How Solvers Are Evaluated
Two metrics matter most when comparing solvers: solution quality and speed. Solution quality is often measured by the optimality gap, which is the difference between the best solution found so far and a theoretical bound on how good the solution could possibly be. A gap of zero means the solver has proven its answer is optimal. Speed is measured by the time to reach a solution of acceptable quality, which can range from milliseconds for small linear problems to hours or days for large mixed integer ones.
The cutoff time you allow a solver matters more than you might expect. Research on algorithm configuration shows that the time budget you give a solver can fundamentally change which solving strategy performs best. A solver that’s fastest at finding a good-enough answer in 10 seconds may not be the same one that finds the best possible answer given 10 minutes.
Machine Learning and Modern Solvers
A newer development combines traditional solvers with neural networks. Rather than replacing solvers, machine learning provides them with much better starting points. In one approach, a neural network learns the pattern between a problem’s parameters and its likely solution by studying previously solved examples.
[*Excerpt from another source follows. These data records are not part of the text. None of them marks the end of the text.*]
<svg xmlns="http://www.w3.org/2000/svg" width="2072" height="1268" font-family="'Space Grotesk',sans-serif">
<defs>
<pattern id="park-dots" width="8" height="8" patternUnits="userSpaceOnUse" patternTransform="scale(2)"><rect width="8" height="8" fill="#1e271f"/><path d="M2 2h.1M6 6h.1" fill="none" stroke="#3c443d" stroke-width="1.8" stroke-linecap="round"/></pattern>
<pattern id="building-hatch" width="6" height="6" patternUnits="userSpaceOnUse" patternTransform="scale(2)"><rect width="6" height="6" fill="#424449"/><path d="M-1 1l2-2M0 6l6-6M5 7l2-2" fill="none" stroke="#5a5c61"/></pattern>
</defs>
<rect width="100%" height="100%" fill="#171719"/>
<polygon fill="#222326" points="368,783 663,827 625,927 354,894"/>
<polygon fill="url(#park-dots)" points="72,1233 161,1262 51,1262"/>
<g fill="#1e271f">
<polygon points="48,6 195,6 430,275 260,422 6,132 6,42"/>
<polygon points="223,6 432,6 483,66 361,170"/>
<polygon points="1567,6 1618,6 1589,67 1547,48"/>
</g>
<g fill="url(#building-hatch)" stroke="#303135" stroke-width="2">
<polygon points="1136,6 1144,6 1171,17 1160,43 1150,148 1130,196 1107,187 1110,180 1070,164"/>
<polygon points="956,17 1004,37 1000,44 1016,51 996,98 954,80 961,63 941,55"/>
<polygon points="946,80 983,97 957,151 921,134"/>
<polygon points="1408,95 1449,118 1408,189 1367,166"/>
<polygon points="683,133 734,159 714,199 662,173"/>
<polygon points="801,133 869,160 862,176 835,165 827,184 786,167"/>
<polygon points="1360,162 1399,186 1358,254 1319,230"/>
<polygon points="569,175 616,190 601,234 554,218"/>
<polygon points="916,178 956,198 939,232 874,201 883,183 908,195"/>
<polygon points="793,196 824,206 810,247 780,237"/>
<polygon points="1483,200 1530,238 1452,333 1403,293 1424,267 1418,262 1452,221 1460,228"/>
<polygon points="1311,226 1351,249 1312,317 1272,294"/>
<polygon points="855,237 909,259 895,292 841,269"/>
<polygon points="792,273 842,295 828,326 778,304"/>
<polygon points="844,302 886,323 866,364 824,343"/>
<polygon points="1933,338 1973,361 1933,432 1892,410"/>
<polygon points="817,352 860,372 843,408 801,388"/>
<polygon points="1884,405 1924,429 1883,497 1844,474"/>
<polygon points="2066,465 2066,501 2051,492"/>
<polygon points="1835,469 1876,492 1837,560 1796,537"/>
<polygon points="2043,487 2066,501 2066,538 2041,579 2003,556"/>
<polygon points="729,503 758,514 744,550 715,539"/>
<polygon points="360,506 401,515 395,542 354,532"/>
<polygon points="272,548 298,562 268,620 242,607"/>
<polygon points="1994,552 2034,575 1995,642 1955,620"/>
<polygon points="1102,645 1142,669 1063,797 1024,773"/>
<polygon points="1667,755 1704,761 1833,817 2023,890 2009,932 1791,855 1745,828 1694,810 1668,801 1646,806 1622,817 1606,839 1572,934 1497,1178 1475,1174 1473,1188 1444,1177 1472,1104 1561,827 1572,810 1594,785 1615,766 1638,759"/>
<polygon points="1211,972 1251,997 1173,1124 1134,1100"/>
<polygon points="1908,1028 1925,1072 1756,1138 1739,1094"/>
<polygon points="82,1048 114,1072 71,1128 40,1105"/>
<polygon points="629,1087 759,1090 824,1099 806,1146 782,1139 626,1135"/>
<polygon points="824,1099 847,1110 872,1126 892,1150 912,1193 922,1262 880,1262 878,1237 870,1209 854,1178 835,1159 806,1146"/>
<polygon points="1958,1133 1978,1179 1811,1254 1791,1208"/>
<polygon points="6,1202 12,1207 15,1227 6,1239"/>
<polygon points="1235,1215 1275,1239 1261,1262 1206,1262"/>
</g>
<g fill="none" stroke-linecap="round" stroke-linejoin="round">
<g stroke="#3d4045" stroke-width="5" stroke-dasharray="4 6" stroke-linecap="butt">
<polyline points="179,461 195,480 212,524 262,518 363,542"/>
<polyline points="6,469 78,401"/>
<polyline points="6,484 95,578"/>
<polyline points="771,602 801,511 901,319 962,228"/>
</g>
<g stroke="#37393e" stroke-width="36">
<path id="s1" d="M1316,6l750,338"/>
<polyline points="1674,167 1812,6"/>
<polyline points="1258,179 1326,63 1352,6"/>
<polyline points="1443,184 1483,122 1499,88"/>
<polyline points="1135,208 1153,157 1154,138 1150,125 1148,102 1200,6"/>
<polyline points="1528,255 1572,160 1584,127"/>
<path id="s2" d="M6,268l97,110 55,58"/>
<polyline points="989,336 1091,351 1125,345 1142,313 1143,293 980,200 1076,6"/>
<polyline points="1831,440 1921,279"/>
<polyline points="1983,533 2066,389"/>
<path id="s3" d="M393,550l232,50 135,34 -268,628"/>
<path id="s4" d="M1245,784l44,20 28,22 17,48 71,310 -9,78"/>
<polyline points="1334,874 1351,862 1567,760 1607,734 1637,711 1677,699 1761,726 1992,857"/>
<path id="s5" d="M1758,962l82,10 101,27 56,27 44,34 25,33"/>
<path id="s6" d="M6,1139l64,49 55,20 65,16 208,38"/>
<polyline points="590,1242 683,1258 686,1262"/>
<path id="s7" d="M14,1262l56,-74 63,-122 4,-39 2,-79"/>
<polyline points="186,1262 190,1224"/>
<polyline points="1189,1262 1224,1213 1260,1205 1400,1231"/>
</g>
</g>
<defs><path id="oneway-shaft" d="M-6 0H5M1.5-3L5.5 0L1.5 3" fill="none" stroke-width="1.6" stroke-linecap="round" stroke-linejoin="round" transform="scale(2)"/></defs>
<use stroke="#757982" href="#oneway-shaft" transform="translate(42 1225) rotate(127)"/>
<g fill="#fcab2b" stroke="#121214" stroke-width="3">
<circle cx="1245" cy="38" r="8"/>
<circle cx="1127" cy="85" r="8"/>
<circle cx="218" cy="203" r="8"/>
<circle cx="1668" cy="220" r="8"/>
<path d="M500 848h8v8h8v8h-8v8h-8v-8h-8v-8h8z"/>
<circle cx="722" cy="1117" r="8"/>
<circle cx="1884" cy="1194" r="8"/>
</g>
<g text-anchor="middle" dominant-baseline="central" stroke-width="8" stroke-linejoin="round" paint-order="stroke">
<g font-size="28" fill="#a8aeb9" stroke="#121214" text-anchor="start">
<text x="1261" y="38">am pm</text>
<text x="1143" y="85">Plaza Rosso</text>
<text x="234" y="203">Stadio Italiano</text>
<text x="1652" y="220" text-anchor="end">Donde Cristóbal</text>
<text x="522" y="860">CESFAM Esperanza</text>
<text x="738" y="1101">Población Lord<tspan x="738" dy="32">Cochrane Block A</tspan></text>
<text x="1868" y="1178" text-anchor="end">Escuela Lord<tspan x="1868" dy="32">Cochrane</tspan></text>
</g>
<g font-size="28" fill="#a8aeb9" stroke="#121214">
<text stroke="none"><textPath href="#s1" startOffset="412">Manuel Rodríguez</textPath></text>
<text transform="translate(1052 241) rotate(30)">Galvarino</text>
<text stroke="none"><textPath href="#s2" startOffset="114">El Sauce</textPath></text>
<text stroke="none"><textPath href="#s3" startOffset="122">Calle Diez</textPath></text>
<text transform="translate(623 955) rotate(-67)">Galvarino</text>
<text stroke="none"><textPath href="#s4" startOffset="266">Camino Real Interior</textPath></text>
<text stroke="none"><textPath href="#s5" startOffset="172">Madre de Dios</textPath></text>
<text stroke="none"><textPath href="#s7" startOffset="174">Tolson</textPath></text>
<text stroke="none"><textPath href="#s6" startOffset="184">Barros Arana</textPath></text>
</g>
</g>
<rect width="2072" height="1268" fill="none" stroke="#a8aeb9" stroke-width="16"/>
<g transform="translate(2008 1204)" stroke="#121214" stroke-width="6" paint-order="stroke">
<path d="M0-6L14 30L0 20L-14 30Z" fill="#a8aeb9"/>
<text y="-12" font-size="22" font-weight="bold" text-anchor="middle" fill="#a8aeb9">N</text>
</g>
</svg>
It then generates a high-quality initial guess at negligible computational cost. A traditional iterative solver takes over from there, refining the prediction to whatever level of accuracy is needed.
This hybrid strategy has shown strong advantages over conventional solving for large-scale problems that need to be solved repeatedly with slightly different parameters, like re-optimizing a supply chain as demand forecasts update. The neural network handles the broad pattern recognition while the solver handles the precise math, combining the strengths of both approaches.